PIAAC is designed to assess adults in different countries over a broad range of abilities, from simple reading to more complex problem-solving skills. To do this, PIAAC defines four core competency domains of adult cognitive skills seen as key to facilitating the social and economic participation of adults in advanced economies: literacy, reading components, numeracy, and problem solving in technology-rich environments. All participating countries and regions are required to assess the literacy and numeracy domains, but the reading components and problem solving in technology-rich environments domains are both optional. The U.S. PIAAC assessment measured all four domains.

Literacy. Literacy is defined as the ability to understand, evaluate, use, and engage with written text to participate in the society, to achieve one’s goals and to develop one’s knowledge and potential.

Reading components.
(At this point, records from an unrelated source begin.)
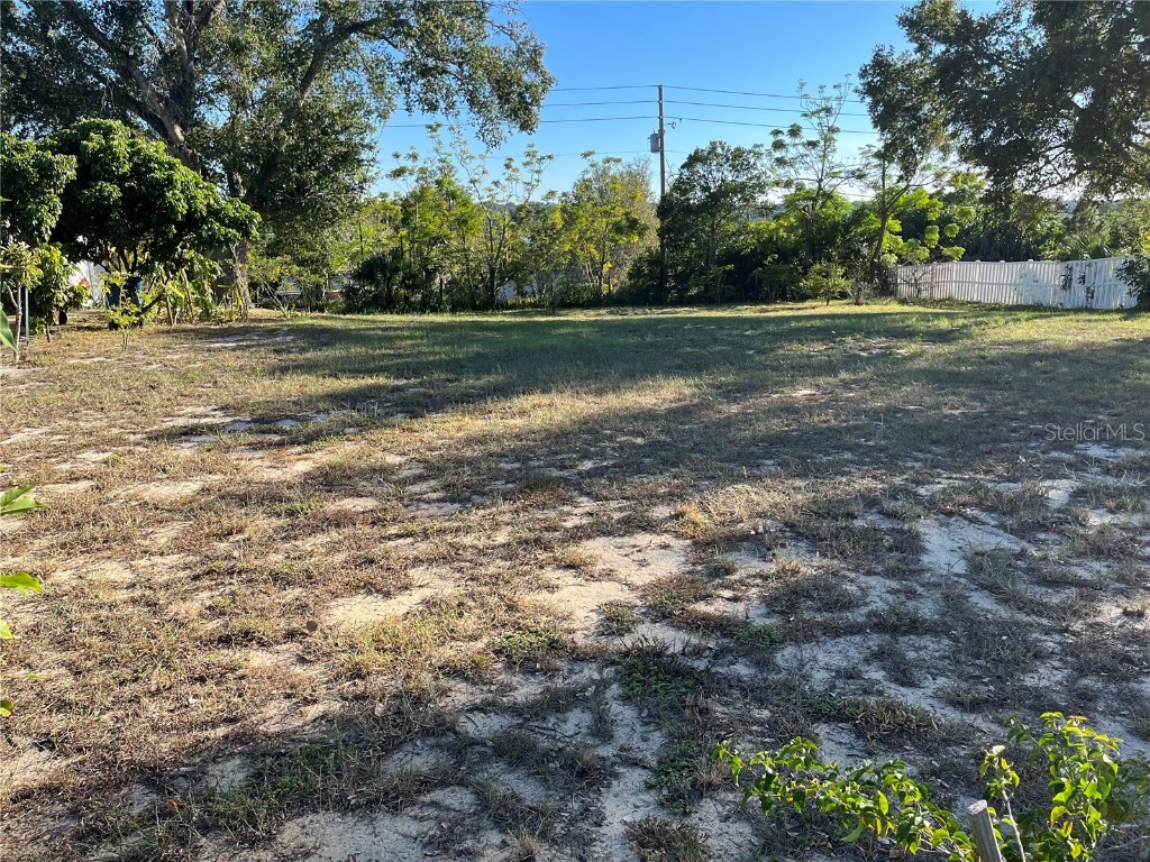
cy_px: 431
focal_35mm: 26
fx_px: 864
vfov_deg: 53.1
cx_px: 575
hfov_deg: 67.3
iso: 50
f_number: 1.6
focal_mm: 5.1
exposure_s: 1/1175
Reading components measures literacy skills of adults at the lower end of the literacy spectrum, focusing on elements of reading that are comparable across the range of languages (reading vocabulary, sentence comprehension, and basic passage comprehension and fluency).

Numeracy. Numeracy is defined as the ability to access, use, interpret, and communicate mathematical information and ideas, in order to engage in and manage the mathematical demands of a range of situations in adult life.

Problem solving in technology-rich environments (PS-TRE). Problem solving in technology-rich environments (also referred to as “digital problem solving”) involves using digital technology, communication tools and networks to acquire and evaluate information, communicate with others and perform practical tasks. The PIAAC problem solving assessment focuses on the abilities to solve problems for personal, work and civic purposes by setting up appropriate goals and plans, accessing and making use of information through computers and computer networks.